Quand la langue devient pont, catalyseur d’initiatives sociales et politiques
« Qui êtes-vous ? » Nulle question n’embarrasse mieux Marcela Colocho. « Il faut plutôt demander : qu’est-ce que vous faites. Alors, je peux vous dire ce que j’entreprends dans la vie ».
Colocho porte des lunettes rondes. Ses boucles d’oreilles discrètes s’entrelacent alors qu’un mince ruban bleu peine à raisonner ses longs cheveux noirs. « Qui êtes-vous est une question qui porte sur l’identité, la philosophie, etc., dit la dame de 29 ans. Qui êtes-vous ne permet pas aux gens de dire beaucoup. Mais si vous rajoutez des questions plus précises, vous pouvez apprendre plus. »
Les mots sont en créole. Mais l’intonation trahit Colocho. Séparée de son El Salvador natal par 2 000 kilomètres à vol d’oiseau, l’anthropologue donne des cours d’espagnol à des citoyens de la société civile haïtienne. Elle arpente le nord-est du pays depuis septembre dernier avec le Collectif Latino-Africain.
« Notre travail s’appuie sur trois branches. D’abord l’éducation populaire, puisque l’éducation formelle ne restitue pas qui nous sommes, notre culture, l’histoire, la vie quotidienne. Puis, nous sommes anticapitalistes. Ce système est contre la vie, il explique le colonialisme et la situation de beaucoup de pays en Amérique latine. Et enfin, nous sommes des femmes en lutte contre le patriarcat. »

— Travail demandé —
Prolongez l'article ci-dessus consacré à Marcela Colocho et au Collectif Latino-Africain en reprenant à la suite de sa dernière phrase.

— Données fournies —
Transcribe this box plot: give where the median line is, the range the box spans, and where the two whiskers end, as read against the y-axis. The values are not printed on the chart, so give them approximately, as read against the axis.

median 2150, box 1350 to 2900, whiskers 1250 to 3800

— Zone de réponse —
De ce fait, le cours reçu par ses soixante étudiants ne ressemble en rien à une séance d’espagnol dispensée à l’école. Ces formations oppressent plus qu’elles ne libèrent. Trop de normes. Encore trop de références éloignées des besoins immédiats. « Nous partageons la culture et l’histoire latino-américaine. Le son, la musique, la prononciation facilitent l’apprentissage. »
La nécessité du langage
C’est par les mots que Marcela Colocho saisit le monde. Les mots, créoles, pour s’immerger dans la culture haïtienne. Et l’espagnol comme outil politique, pour tordre le cou à l’isolation d’Haïti dans la région, catalyser des liens entre des organisations du pays et d’autres en l’Amérique latine. « Il faut parler pour se comprendre. Nous sommes différents, mais nous partageons beaucoup. Nous sommes proches, nous pouvons travailler ensemble. »
Les mots, français, permettent ici de construire des ponts vers le passé, de mieux appréhender le présent.
L’anthropologue rencontre Haïti sur une carte, elle avait treize ou quatorze ans. Alors, Puerto Principe, la fascine. Pourquoi a-t-on appelé la capitale d’Haïti Port-au-Prince ? se demandait la petite fille d’Amérique centrale. L’intérêt intellectuel suivra, lors de ses études à Cuba. Elle se confronte à la révolution haïtienne, lit Michel-Rolph Trouillot. « Pour quelqu’un qui veut comprendre le colonialisme, qui cherche des alternatives avec curiosité, qui veut voir comment notre passé peut nous aider à progresser, connaitre l’histoire d’Haïti est une belle chose. »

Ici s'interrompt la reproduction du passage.